Better Order Book Visibility but Margin Compression Ahead

We maintain our REDUCE rating on PSPPL with a TP of INR 720/sh ,which implies a downside of 4.3% from CMP.

Our core investment thesis on PSPPL remains unchanged: With the entry of Adani Group entity (Adani Infra) as a promoter shareholder, we believe there is better order book visibility. However, in this SPA & Open Offer deal (details mentioned below), margin compression is likely to be seen ahead. PSPPL management has indicated that business from the Adani Group will be executed on a cost-plus basis. In our view, Adani Group is a cost champion and would strive to get the best deal for their shareholders, which implies potential pressure on PSPPL’s margin,

In this kind of a structure, the lucrative upside optionality in PSPPL stock is automatically traded off for downside protection. In our view, this now makes the stock behave more like a fixed income instrument.

We would consider reviewing our outlook on PSPPL with a more constructive lens if there is a credible evidence that the company receives higher volumes of better-margin business from Adani as compared to other opportunities.

 

Valuation:

We take a more holistic approach to valuing PSPPL using a DCFbased model. The model takes into consideration 10-year explicit forecast period up to 2035E and terminal growth rate of 2%, which yields a TP of INR 720/share.

 

Risks:

Large volumes of low-margin deals from Adani and PSPPL’s inclination to forgo Adani deals for other more lucrative opportunities.

 

Q2FY26: Good Results in a Tough Quarter

* PSPPL reported Q2FY26 consolidated revenues at INR 7,028Mn, up 19.9% YoY and 35.8% QoQ vs CIE est. of INR 7,245Mn. It delivered healthy revenue growth in a typically seasonal soft quarter.

* EBITDA for Q2FY26 was reported at INR 499Mn, up 32.8% YoY and 101.4% QoQ vs CIE est. of INR 405Mn. Q2FY26 EBITDA margin came in at 7.1% vs 6.4% in Q2FY25 and 4.8% in Q1FY26 vs CIE est. of 5.6%.

 

Management Call — Highlights

Financials:

* The working capital cycle increased to 102 days from 65 days. The increase is because majority of sales were booked only in September as a result of monsoon and labour shortage in July/August.

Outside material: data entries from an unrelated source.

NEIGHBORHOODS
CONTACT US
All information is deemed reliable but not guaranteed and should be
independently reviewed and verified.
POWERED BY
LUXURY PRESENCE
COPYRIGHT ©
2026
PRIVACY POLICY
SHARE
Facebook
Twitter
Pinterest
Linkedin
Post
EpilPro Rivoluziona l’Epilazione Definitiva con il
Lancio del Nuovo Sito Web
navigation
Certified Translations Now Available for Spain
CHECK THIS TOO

* Order inflow during the period was INR 40.1Bn (ex-GST).

* PSPPL has incurred a capex of INR 410Mn in Q2FY26.

* The SDB (Surat Diamond Bourse) project has pending receivables of INR 900Mn. While the client has now agreed to pay interest on the dues, they are facing delays due to slower office sales and have requested additional time for payment.

 

Guidance:

* Expected revenue for H2FY26 is over INR 20Bn.

* Total revenue for FY26 is expected to exceed INR 32Bn, while FY27 revenue is projected to rise by over 20% YoY, surpassing INR 40Bn.

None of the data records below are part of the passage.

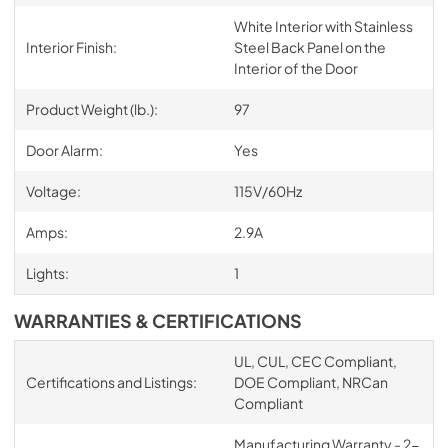
White Interior with Stainless
Interior Finish:
Steel Back Panel on the
Interior of the Door
Product Weight (lb.):
97
Door Alarm:
Yes
Voltage:
115V/60Hz
Amps:
2.9A
Lights:
1
WARRANTIES & CERTIFICATIONS
UL, CUL, CEC Compliant,
Certifications and Listings:
DOE Compliant, NRCan
Compliant
Manufacturing Warranty - 2-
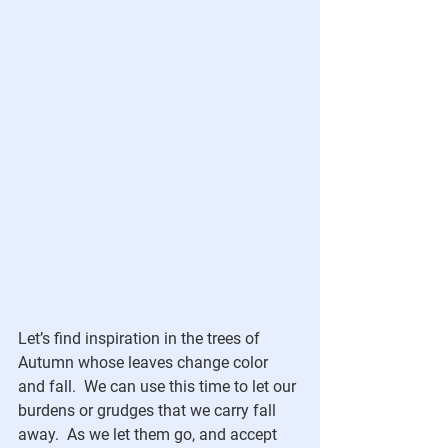
Let’s find inspiration in the trees of 
Autumn whose leaves change color 
and fall.  We can use this time to let our 
burdens or grudges that we carry fall 
away.  As we let them go, and accept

* PSPPL targets stabalising margin in the range of 8–9% as revenue contribution ramps up across projects, with 8% margin expected in H2FY26E.

* The partnership with the Adani is strategically advantageous, given its planned capex of over INR 2 lakh crore over the next 1.5–2 years. Favouorable contract terms, such as a 10% mobilisation advance and rapid payment cycles, are expected to shorten receivable days and ease working capital requirement.

 

Orderbook:

* The current orderbook stands at INR 98.3Bn, with Adani Group projects accounting for approximately 56%.

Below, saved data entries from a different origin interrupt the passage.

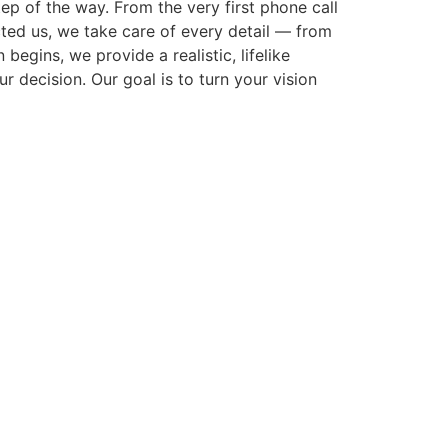
p of the way. From the very first phone call
cted us, we take care of every detail — from
gins, we provide a realistic, lifelike
r decision. Our goal is to turn your vision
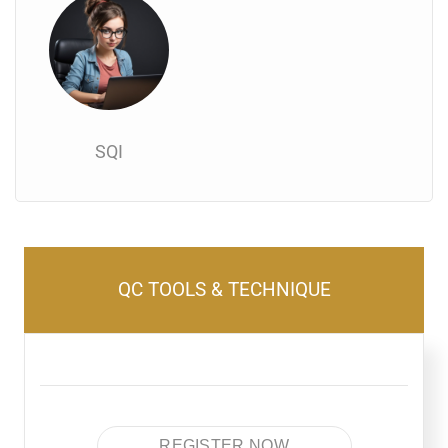
SQI
QC TOOLS & TECHNIQUE
REGISTER NOW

* Order inflow for the quarter was INR 40.1Bn (excluding GST), whicj was largely from the Adani.

* The total expected fresh order inflow for H2FY26 is INR 40Bn and, for FY26, it is anticipated to be INR 110Bn.

 

Operational Insights:

* The improved revenue performance was driven by stronger project execution, supported by better worksite readiness and increased labour availability from midAugust 2025. Operational efficiency also improved with the conclusion of the monsoon season.

* PSPPL achieved a world record by completing 24,000 cubic meters of concrete in 54 hours for the foundation of the 504th temple in Ahmedabad — recognised by the Golden Book of World Records.

* Most Adani Group projects began mobilisation in Q2FY26, which is expected to drive sustained execution momentum through H2FY26.

* Improvement in execution momentum expected in H2FY26 owing to dry weather and finishing activities.

* Five projects were successfully completed in this the quarter, including work for IIM Ahmedabad, Mundra Solar Manufacturing, Astral Limited, and Mundra Petrochem Limited.

* Work execution at the Gift City project is progressing well as the labour situation improved post monsoon. Two land acquisition components are pending which expected to be finalised by November 2025.

* Work at GMC (horizontal project development) is temporarily paused due to land acquisition issues.

* Final finishing work at the Ahmedabad airport project is underway

* Minor land acquisition delays in two projects are expected to be resolved soon.

 

Valuation Section

We continue to take a more holistic approach to valuing PSPPL and incorporate a DCF based model (10 year explicit forecast period upto 2035E and terminal growth rate of 2.0%) which yields a TP of INR 720/share. Risks to our rating include large volumes of high margin deal wins from the Adani group, PSPPL demonstrate evidence that they are willing to forego deals from the Adanis for more lucrative outside opportunities.